Required work: Reproduce the material in full, exactly as written.

-- START OF Record extracts --

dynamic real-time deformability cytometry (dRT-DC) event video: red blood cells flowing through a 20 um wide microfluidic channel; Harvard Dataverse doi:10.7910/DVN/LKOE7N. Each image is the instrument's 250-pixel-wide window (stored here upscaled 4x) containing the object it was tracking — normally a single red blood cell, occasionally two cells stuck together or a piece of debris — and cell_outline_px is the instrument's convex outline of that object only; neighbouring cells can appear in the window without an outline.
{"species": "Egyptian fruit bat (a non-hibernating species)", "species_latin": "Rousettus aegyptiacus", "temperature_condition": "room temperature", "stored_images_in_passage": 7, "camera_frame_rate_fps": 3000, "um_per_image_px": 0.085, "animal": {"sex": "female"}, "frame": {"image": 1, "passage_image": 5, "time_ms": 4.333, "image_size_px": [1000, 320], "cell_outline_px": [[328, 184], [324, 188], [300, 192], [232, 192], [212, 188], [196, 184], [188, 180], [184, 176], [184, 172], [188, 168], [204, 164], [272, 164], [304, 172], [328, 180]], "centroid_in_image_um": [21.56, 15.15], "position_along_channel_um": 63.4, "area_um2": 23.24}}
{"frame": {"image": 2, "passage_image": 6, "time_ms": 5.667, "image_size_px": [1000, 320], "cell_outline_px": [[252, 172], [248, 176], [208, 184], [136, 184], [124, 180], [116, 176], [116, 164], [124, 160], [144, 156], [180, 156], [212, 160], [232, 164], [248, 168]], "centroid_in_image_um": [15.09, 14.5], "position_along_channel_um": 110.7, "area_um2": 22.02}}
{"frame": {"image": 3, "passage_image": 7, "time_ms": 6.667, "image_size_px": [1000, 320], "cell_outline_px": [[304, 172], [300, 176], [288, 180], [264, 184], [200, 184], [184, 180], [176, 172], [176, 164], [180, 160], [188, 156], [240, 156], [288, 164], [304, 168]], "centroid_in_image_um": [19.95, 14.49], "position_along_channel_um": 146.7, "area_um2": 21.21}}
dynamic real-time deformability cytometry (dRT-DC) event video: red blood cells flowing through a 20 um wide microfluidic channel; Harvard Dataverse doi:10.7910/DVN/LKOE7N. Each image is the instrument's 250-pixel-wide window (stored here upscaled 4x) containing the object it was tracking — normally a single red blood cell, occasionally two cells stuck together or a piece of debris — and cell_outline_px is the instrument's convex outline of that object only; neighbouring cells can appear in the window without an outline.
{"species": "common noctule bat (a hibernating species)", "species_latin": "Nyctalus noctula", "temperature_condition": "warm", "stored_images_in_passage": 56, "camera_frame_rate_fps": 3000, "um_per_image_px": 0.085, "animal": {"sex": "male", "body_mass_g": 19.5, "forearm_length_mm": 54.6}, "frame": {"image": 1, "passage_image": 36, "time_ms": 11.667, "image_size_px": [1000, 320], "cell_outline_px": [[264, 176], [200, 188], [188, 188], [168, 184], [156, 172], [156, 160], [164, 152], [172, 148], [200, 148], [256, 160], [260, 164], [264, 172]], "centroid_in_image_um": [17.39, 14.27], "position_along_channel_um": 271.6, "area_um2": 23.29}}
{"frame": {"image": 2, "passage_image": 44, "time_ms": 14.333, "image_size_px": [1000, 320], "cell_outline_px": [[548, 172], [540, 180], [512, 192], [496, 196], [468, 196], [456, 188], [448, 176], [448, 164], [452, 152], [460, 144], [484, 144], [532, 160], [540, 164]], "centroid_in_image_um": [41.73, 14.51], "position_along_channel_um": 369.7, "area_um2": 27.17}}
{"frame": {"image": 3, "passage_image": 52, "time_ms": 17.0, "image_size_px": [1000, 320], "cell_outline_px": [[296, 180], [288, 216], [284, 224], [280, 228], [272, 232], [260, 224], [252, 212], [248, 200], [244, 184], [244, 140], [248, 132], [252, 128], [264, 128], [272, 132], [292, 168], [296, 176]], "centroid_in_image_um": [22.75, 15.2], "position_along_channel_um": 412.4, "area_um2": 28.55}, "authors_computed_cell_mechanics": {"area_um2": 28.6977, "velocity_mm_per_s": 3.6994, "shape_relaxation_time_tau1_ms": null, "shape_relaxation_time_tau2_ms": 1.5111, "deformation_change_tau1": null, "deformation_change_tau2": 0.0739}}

-- END OF Record extracts --

Task answer:
dynamic real-time deformability cytometry (dRT-DC) event video: red blood cells flowing through a 20 um wide microfluidic channel; Harvard Dataverse doi:10.7910/DVN/LKOE7N. Each image is the instrument's 250-pixel-wide window (stored here upscaled 4x) containing the object it was tracking — normally a single red blood cell, occasionally two cells stuck together or a piece of debris — and cell_outline_px is the instrument's convex outline of that object only; neighbouring cells can appear in the window without an outline.
{"species": "Egyptian fruit bat (a non-hibernating species)", "species_latin": "Rousettus aegyptiacus", "temperature_condition": "room temperature", "stored_images_in_passage": 7, "camera_frame_rate_fps": 3000, "um_per_image_px": 0.085, "animal": {"sex": "female"}, "frame": {"image": 1, "passage_image": 5, "time_ms": 4.333, "image_size_px": [1000, 320], "cell_outline_px": [[328, 184], [324, 188], [300, 192], [232, 192], [212, 188], [196, 184], [188, 180], [184, 176], [184, 172], [188, 168], [204, 164], [272, 164], [304, 172], [328, 180]], "centroid_in_image_um": [21.56, 15.15], "position_along_channel_um": 63.4, "area_um2": 23.24}}
{"frame": {"image": 2, "passage_image": 6, "time_ms": 5.667, "image_size_px": [1000, 320], "cell_outline_px": [[252, 172], [248, 176], [208, 184], [136, 184], [124, 180], [116, 176], [116, 164], [124, 160], [144, 156], [180, 156], [212, 160], [232, 164], [248, 168]], "centroid_in_image_um": [15.09, 14.5], "position_along_channel_um": 110.7, "area_um2": 22.02}}
{"frame": {"image": 3, "passage_image": 7, "time_ms": 6.667, "image_size_px": [1000, 320], "cell_outline_px": [[304, 172], [300, 176], [288, 180], [264, 184], [200, 184], [184, 180], [176, 172], [176, 164], [180, 160], [188, 156], [240, 156], [288, 164], [304, 168]], "centroid_in_image_um": [19.95, 14.49], "position_along_channel_um": 146.7, "area_um2": 21.21}}
dynamic real-time deformability cytometry (dRT-DC) event video: red blood cells flowing through a 20 um wide microfluidic channel; Harvard Dataverse doi:10.7910/DVN/LKOE7N. Each image is the instrument's 250-pixel-wide window (stored here upscaled 4x) containing the object it was tracking — normally a single red blood cell, occasionally two cells stuck together or a piece of debris — and cell_outline_px is the instrument's convex outline of that object only; neighbouring cells can appear in the window without an outline.
{"species": "common noctule bat (a hibernating species)", "species_latin": "Nyctalus noctula", "temperature_condition": "warm", "stored_images_in_passage": 56, "camera_frame_rate_fps": 3000, "um_per_image_px": 0.085, "animal": {"sex": "male", "body_mass_g": 19.5, "forearm_length_mm": 54.6}, "frame": {"image": 1, "passage_image": 36, "time_ms": 11.667, "image_size_px": [1000, 320], "cell_outline_px": [[264, 176], [200, 188], [188, 188], [168, 184], [156, 172], [156, 160], [164, 152], [172, 148], [200, 148], [256, 160], [260, 164], [264, 172]], "centroid_in_image_um": [17.39, 14.27], "position_along_channel_um": 271.6, "area_um2": 23.29}}
{"frame": {"image": 2, "passage_image": 44, "time_ms": 14.333, "image_size_px": [1000, 320], "cell_outline_px": [[548, 172], [540, 180], [512, 192], [496, 196], [468, 196], [456, 188], [448, 176], [448, 164], [452, 152], [460, 144], [484, 144], [532, 160], [540, 164]], "centroid_in_image_um": [41.73, 14.51], "position_along_channel_um": 369.7, "area_um2": 27.17}}
{"frame": {"image": 3, "passage_image": 52, "time_ms": 17.0, "image_size_px": [1000, 320], "cell_outline_px": [[296, 180], [288, 216], [284, 224], [280, 228], [272, 232], [260, 224], [252, 212], [248, 200], [244, 184], [244, 140], [248, 132], [252, 128], [264, 128], [272, 132], [292, 168], [296, 176]], "centroid_in_image_um": [22.75, 15.2], "position_along_channel_um": 412.4, "area_um2": 28.55}, "authors_computed_cell_mechanics": {"area_um2": 28.6977, "velocity_mm_per_s": 3.6994, "shape_relaxation_time_tau1_ms": null, "shape_relaxation_time_tau2_ms": 1.5111, "deformation_change_tau1": null, "deformation_change_tau2": 0.0739}}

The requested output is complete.